■ BRIEF ■
Rewrite the records from the start through the line containing "By munchman", replacing every occurrence of "Funds Closed" with "Fund Closings" and leaving everything else as it is.

(Recorded data)
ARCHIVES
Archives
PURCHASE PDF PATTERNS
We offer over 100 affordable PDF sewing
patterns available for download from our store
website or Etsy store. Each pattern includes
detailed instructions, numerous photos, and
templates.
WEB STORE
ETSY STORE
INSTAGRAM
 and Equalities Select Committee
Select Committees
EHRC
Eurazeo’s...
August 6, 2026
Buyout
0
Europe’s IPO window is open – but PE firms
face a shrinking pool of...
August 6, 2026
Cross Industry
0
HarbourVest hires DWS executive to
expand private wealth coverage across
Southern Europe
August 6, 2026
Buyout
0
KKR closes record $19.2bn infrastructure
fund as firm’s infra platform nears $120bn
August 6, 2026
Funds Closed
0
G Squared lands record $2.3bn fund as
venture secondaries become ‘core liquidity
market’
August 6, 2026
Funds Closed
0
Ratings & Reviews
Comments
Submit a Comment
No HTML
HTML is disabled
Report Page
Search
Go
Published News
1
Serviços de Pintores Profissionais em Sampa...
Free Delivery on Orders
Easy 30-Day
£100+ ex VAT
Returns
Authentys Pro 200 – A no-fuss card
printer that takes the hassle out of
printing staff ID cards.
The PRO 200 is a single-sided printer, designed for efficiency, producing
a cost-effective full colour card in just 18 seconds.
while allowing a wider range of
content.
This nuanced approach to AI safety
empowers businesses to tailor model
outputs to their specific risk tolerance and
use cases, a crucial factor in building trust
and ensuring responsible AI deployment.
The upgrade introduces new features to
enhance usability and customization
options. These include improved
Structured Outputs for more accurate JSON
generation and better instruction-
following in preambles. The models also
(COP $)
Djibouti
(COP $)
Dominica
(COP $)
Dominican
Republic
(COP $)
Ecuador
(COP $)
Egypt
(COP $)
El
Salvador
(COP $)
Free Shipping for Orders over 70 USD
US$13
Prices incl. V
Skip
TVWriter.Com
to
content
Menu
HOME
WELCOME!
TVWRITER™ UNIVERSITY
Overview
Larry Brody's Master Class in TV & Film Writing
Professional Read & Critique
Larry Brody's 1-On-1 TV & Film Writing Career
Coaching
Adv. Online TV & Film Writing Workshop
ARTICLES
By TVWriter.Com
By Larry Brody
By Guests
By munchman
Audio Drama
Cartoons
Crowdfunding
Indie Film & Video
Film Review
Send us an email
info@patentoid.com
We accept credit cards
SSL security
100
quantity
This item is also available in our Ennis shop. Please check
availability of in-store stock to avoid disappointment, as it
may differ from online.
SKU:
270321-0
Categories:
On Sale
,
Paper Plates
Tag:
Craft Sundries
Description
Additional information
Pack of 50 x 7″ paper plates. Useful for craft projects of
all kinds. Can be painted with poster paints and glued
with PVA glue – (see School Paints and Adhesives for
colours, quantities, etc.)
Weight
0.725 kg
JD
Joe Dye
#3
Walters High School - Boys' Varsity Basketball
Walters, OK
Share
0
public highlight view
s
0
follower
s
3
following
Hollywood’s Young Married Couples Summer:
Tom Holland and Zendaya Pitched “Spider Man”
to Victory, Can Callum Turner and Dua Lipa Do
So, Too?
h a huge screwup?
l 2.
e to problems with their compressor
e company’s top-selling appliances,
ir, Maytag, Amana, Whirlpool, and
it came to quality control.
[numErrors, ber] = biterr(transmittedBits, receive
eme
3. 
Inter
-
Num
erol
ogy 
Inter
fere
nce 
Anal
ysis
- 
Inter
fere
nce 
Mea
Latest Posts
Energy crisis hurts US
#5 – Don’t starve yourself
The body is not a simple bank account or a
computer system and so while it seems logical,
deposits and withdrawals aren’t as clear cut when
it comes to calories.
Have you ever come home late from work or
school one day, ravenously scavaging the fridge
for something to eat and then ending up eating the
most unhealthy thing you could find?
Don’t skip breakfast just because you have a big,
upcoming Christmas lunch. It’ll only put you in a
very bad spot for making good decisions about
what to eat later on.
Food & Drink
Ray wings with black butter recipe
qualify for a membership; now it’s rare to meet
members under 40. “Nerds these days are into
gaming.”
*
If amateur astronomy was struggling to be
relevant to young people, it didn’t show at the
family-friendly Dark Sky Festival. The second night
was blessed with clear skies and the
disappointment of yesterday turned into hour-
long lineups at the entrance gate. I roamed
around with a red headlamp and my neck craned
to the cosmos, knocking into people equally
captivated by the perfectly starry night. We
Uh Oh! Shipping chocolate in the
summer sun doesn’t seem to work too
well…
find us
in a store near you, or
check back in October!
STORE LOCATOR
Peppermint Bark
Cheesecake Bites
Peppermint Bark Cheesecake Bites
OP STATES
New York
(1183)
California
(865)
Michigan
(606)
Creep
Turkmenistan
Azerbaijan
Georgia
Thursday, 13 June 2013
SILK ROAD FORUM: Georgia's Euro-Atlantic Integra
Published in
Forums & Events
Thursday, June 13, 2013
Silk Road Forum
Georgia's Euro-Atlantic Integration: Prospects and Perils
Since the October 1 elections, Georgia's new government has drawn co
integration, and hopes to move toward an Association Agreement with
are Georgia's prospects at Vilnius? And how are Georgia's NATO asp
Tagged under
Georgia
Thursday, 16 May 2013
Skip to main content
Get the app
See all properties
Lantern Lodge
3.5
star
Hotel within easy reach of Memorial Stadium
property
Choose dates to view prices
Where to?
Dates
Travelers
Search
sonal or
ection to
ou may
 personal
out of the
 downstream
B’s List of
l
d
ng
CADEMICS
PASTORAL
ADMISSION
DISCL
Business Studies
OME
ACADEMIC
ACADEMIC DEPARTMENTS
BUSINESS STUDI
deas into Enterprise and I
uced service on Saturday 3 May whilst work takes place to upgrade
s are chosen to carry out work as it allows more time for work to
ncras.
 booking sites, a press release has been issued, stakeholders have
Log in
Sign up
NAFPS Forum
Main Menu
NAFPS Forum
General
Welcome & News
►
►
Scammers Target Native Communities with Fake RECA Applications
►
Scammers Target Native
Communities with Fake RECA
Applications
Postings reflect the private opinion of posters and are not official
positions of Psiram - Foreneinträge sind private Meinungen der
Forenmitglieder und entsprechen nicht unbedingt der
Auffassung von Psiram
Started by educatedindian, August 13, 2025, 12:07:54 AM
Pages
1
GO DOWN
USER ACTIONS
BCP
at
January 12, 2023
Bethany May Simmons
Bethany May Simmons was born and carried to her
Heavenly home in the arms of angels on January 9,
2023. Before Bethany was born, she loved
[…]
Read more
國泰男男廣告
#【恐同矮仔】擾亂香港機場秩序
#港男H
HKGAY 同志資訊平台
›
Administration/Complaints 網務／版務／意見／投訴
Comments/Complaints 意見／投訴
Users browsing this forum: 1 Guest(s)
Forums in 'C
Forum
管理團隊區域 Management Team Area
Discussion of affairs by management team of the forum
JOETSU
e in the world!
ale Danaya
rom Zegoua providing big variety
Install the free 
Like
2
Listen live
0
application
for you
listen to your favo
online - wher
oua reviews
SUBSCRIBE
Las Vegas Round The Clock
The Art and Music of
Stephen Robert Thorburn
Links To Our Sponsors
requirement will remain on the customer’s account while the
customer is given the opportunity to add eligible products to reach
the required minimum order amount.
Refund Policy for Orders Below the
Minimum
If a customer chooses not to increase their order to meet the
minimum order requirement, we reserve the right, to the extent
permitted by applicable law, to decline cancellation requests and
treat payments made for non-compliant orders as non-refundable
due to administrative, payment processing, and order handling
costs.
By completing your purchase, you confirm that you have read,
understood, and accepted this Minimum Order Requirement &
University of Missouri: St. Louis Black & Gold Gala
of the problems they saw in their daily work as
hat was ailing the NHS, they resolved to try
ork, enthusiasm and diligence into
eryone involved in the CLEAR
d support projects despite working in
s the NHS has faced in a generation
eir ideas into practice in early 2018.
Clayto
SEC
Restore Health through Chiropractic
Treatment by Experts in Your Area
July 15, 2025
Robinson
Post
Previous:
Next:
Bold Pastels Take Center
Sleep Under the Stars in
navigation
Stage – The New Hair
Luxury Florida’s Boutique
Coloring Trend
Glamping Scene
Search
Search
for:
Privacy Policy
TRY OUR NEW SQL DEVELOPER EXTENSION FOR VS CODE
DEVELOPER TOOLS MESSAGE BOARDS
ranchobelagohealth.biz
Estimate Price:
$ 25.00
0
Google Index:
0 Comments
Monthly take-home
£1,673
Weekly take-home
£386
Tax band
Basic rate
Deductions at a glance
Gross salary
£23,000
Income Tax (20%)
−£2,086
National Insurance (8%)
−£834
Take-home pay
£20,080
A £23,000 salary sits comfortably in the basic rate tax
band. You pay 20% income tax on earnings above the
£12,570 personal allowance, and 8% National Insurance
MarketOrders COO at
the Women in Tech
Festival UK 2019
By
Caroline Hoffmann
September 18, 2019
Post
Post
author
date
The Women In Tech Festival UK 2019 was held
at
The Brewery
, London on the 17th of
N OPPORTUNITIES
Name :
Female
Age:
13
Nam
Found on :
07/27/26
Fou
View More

■ EXPECTED ANSWER ■
ARCHIVES
Archives
PURCHASE PDF PATTERNS
We offer over 100 affordable PDF sewing
patterns available for download from our store
website or Etsy store. Each pattern includes
detailed instructions, numerous photos, and
templates.
WEB STORE
ETSY STORE
INSTAGRAM
 and Equalities Select Committee
Select Committees
EHRC
Eurazeo’s...
August 6, 2026
Buyout
0
Europe’s IPO window is open – but PE firms
face a shrinking pool of...
August 6, 2026
Cross Industry
0
HarbourVest hires DWS executive to
expand private wealth coverage across
Southern Europe
August 6, 2026
Buyout
0
KKR closes record $19.2bn infrastructure
fund as firm’s infra platform nears $120bn
August 6, 2026
Fund Closings
0
G Squared lands record $2.3bn fund as
venture secondaries become ‘core liquidity
market’
August 6, 2026
Fund Closings
0
Ratings & Reviews
Comments
Submit a Comment
No HTML
HTML is disabled
Report Page
Search
Go
Published News
1
Serviços de Pintores Profissionais em Sampa...
Free Delivery on Orders
Easy 30-Day
£100+ ex VAT
Returns
Authentys Pro 200 – A no-fuss card
printer that takes the hassle out of
printing staff ID cards.
The PRO 200 is a single-sided printer, designed for efficiency, producing
a cost-effective full colour card in just 18 seconds.
while allowing a wider range of
content.
This nuanced approach to AI safety
empowers businesses to tailor model
outputs to their specific risk tolerance and
use cases, a crucial factor in building trust
and ensuring responsible AI deployment.
The upgrade introduces new features to
enhance usability and customization
options. These include improved
Structured Outputs for more accurate JSON
generation and better instruction-
following in preambles. The models also
(COP $)
Djibouti
(COP $)
Dominica
(COP $)
Dominican
Republic
(COP $)
Ecuador
(COP $)
Egypt
(COP $)
El
Salvador
(COP $)
Free Shipping for Orders over 70 USD
US$13
Prices incl. V
Skip
TVWriter.Com
to
content
Menu
HOME
WELCOME!
TVWRITER™ UNIVERSITY
Overview
Larry Brody's Master Class in TV & Film Writing
Professional Read & Critique
Larry Brody's 1-On-1 TV & Film Writing Career
Coaching
Adv. Online TV & Film Writing Workshop
ARTICLES
By TVWriter.Com
By Larry Brody
By Guests
By munchman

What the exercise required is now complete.